Documentation

Overview

A Corviont stack runs maps, routing, and search fully offline on your device. Once started, your application talks to a single local HTTP entrypoint - no external map APIs required.

The stack includes:

  • Vector tiles: served locally via the go-pmtiles server.
  • Routing API: an offline routing service based on Valhalla.
  • Geocoder API: lightweight forward and reverse geocoding backed by SQLite.
  • Optional UI: a MapLibre frontend wired to the local endpoints.

Requirements

OS & architecture

  • 64-bit OS is required.
  • Supported architectures: linux/amd64 and linux/arm64.
  • Verified on Ubuntu and Raspberry Pi OS (64-bit).

To check your architecture on Linux / Raspberry Pi:

uname -m 
# x86_64 or aarch64  => OK

getconf LONG_BIT
# 64 => OK 

Docker & Docker Compose

  • Docker installed and running, including Docker Compose.

Source data:
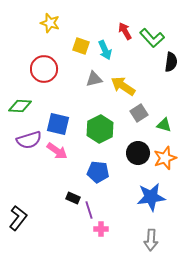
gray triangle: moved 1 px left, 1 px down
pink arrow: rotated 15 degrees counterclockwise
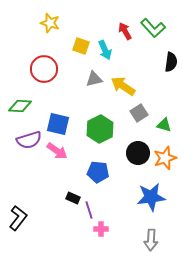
green L-shape: moved 1 px right, 10 px up
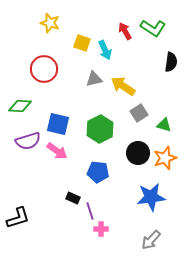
green L-shape: rotated 15 degrees counterclockwise
yellow square: moved 1 px right, 3 px up
purple semicircle: moved 1 px left, 1 px down
purple line: moved 1 px right, 1 px down
black L-shape: rotated 35 degrees clockwise
gray arrow: rotated 40 degrees clockwise
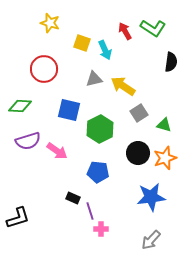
blue square: moved 11 px right, 14 px up
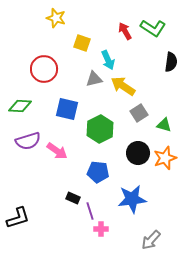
yellow star: moved 6 px right, 5 px up
cyan arrow: moved 3 px right, 10 px down
blue square: moved 2 px left, 1 px up
blue star: moved 19 px left, 2 px down
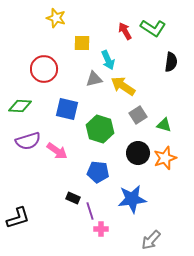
yellow square: rotated 18 degrees counterclockwise
gray square: moved 1 px left, 2 px down
green hexagon: rotated 16 degrees counterclockwise
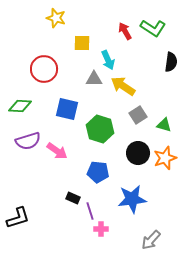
gray triangle: rotated 12 degrees clockwise
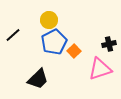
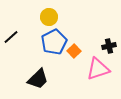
yellow circle: moved 3 px up
black line: moved 2 px left, 2 px down
black cross: moved 2 px down
pink triangle: moved 2 px left
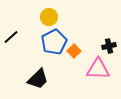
pink triangle: rotated 20 degrees clockwise
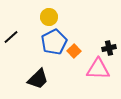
black cross: moved 2 px down
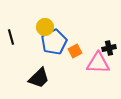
yellow circle: moved 4 px left, 10 px down
black line: rotated 63 degrees counterclockwise
orange square: moved 1 px right; rotated 16 degrees clockwise
pink triangle: moved 6 px up
black trapezoid: moved 1 px right, 1 px up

→ TASKS TO PERFORM
A. Copy the stretch of the Corviont documentation from "OS & architecture" through "Pi OS (64-bit).".
B. Answer these questions using the Corviont documentation:
(i) Which server serves the vector tiles locally?
(ii) What backs the Geocoder API?
(iii) On which operating systems has the stack been verified?
C. List every part the Corviont documentation says the stack includes.

→ EXPECTED RESULTS
A.
OS & architecture

  • 64-bit OS is required.
  • Supported architectures: linux/amd64 and linux/arm64.
  • Verified on Ubuntu and Raspberry Pi OS (64-bit).

B.
(i) The go-pmtiles server.
(ii) SQLite.
(iii) Ubuntu and Raspberry Pi OS (64-bit).

C.
Vector tiles
Routing API
Geocoder API
Optional UI